* **Saved entries**
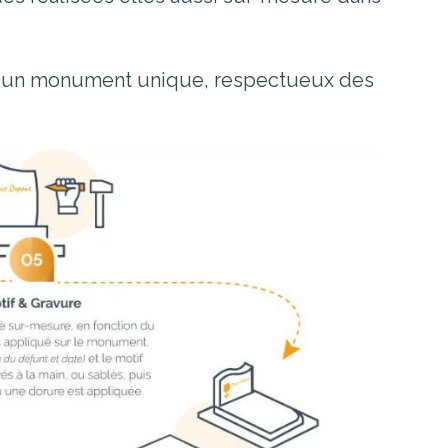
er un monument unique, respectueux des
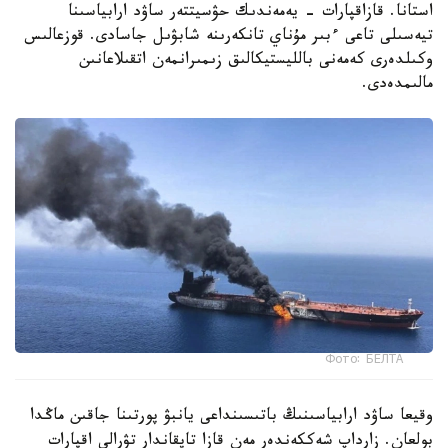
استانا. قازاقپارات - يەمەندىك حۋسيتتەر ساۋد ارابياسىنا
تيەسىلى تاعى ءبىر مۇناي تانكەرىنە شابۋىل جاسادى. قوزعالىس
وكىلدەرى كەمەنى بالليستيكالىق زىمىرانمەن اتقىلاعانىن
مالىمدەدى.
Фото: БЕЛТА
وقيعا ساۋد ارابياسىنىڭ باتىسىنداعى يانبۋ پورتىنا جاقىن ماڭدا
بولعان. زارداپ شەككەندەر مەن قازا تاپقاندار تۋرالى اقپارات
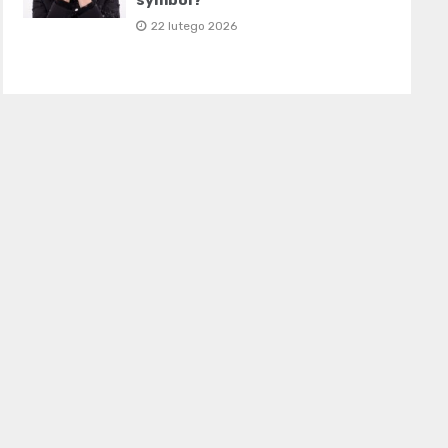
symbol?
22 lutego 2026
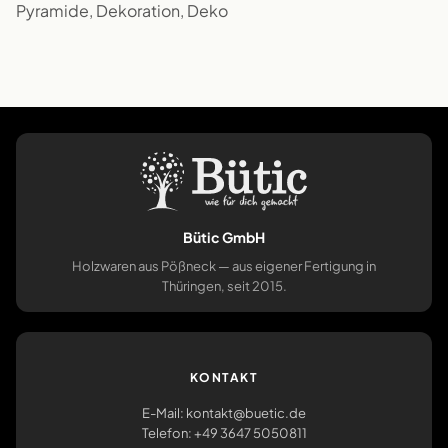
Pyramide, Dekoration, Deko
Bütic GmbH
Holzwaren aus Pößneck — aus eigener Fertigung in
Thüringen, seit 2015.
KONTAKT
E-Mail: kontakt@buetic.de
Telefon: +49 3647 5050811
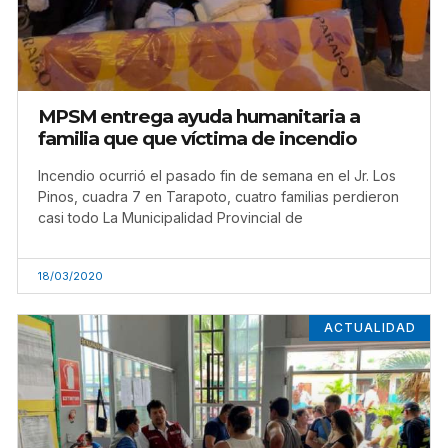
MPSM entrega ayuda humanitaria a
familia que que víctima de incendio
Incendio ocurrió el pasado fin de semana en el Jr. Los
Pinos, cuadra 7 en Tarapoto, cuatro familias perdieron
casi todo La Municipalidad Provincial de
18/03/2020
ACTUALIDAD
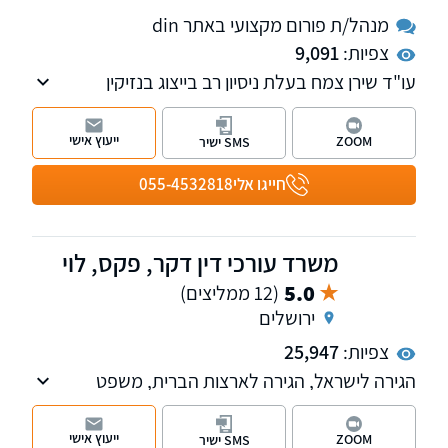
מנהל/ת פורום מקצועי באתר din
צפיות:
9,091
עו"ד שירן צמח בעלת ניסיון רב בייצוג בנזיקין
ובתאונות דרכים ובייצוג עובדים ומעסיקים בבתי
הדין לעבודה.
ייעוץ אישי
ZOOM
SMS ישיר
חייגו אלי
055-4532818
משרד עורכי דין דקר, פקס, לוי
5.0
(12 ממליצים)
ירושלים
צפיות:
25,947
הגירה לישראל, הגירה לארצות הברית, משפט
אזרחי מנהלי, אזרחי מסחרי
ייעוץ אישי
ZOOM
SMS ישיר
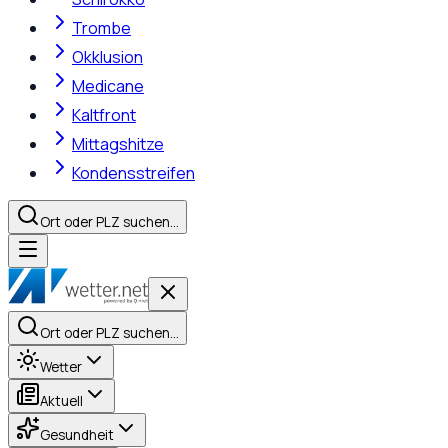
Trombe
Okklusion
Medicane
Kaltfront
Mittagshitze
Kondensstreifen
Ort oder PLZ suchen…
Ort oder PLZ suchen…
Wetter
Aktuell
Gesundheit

==

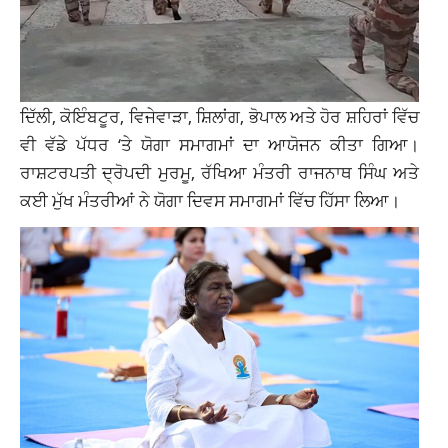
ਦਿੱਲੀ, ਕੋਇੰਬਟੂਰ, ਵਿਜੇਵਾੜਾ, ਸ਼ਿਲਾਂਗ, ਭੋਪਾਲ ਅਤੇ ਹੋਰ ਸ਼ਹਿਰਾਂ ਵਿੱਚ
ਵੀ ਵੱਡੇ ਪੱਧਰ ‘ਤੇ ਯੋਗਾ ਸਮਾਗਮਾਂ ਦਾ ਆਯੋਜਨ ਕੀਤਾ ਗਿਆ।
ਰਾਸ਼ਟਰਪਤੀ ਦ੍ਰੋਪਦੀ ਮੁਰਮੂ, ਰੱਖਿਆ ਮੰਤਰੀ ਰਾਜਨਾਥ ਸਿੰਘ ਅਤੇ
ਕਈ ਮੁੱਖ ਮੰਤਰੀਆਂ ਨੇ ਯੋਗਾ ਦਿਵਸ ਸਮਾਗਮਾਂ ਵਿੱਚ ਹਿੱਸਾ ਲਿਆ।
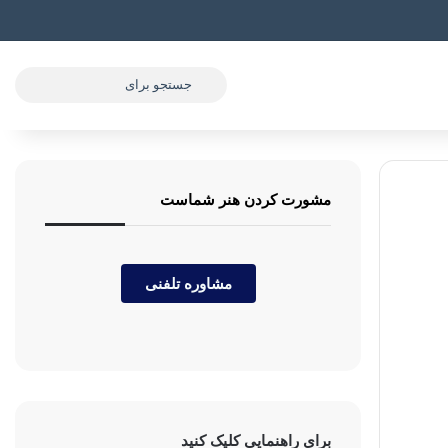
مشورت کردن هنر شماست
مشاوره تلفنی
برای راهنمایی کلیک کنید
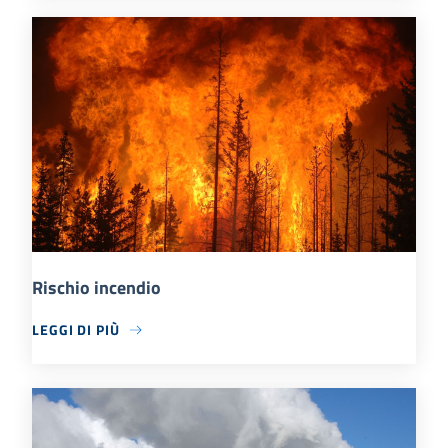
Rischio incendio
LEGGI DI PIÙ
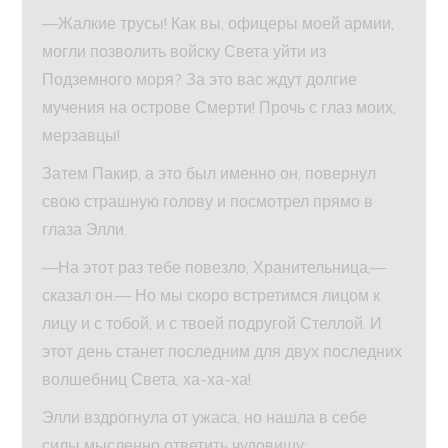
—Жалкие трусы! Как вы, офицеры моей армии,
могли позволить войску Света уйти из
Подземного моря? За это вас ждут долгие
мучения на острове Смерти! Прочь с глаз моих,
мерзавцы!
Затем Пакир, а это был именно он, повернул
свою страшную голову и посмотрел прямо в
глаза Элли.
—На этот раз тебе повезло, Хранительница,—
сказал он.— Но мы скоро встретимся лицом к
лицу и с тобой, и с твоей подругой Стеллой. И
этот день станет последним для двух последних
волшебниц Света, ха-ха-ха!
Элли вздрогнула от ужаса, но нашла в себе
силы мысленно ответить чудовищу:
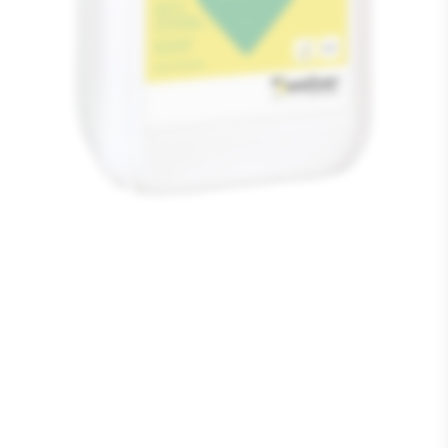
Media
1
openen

* **WHAT YOU SHOULD DO**
Please write out the entries from the line that has "er un monument unique, respectueux des" through the line that has "22 lutego 2026", including both of those lines, and leave the pictures out of your answer.

* **ANSWER BOX**
er un monument unique, respectueux des
استانا. قازاقپارات - يەمەندىك حۋسيتتەر ساۋد ارابياسىنا
تيەسىلى تاعى ءبىر مۇناي تانكەرىنە شابۋىل جاسادى. قوزعالىس
وكىلدەرى كەمەنى بالليستيكالىق زىمىرانمەن اتقىلاعانىن
مالىمدەدى.
Фото: БЕЛТА
وقيعا ساۋد ارابياسىنىڭ باتىسىنداعى يانبۋ پورتىنا جاقىن ماڭدا
بولعان. زارداپ شەككەندەر مەن قازا تاپقاندار تۋرالى اقپارات
symbol?
22 lutego 2026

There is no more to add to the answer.